If anyone still needs proof that the political revolution in Ukraine has unleashed dangerous social forces, consider the Molotov cocktail hurled last night at a synagogue and Jewish community center in the southeastern city of Zaporozhye. Though the attack apparently caused little damage, it was an ominous first act of violence against Ukraine’s Jewish population since the unrest began three months ago. The Israeli daily Maariv reports that a rabbi in Kiev is now urging the city’s Jews to flee:
Ukrainian Rabbi Moshe Reuven Azman, called on Kiev’s Jews to leave the city and even the country if possible, fearing that the city’s Jews will be victimized in the chaos, Israeli daily Maariv reported Friday.
“I told my congregation to leave the city center or the city all together and if possible the country too,” Rabbi Azman told Maariv. “I don’t want to tempt fate,” he added, “but there are constant warnings concerning intentions to attack Jewish institutions.” […]
Edward Dolinsky, head of the umbrella organization of Ukraine’s Jews described the situation in Kiev as dire, telling Maariv “We contacted Foreign Minister Avigdor Lieberman requesting he assist us with securing the community.” (Haaretz)
As we reported when the protests in Ukraine first got underway last year, the movement hasn’t been entirely free of worrying tinges of anti-Semitism. One of the opposition’s three key leader’s, Oleh Tyahnybok of the far-right Freedom Party, has vowed to rid the country of a “Russian-Jewish mafia.”

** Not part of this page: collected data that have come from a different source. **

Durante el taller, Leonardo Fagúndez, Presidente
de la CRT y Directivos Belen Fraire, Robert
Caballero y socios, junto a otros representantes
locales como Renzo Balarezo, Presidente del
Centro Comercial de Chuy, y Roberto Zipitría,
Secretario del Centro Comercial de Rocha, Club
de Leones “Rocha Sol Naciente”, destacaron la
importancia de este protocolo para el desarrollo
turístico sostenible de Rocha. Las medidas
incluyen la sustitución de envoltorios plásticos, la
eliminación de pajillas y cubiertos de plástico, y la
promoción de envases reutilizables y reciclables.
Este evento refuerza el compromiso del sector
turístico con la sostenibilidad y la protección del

It is still too early to tell whether the firebombing of the synagogue in Zaporozhye represents an isolated incident or a sign of things to come. Unfortunately, however, anti-Semitism is one of the few things that bind the east and west of Ukraine together. The country’s Jews have every reason to worry about their place, and their security, in the country as they ponder this perilous interim period.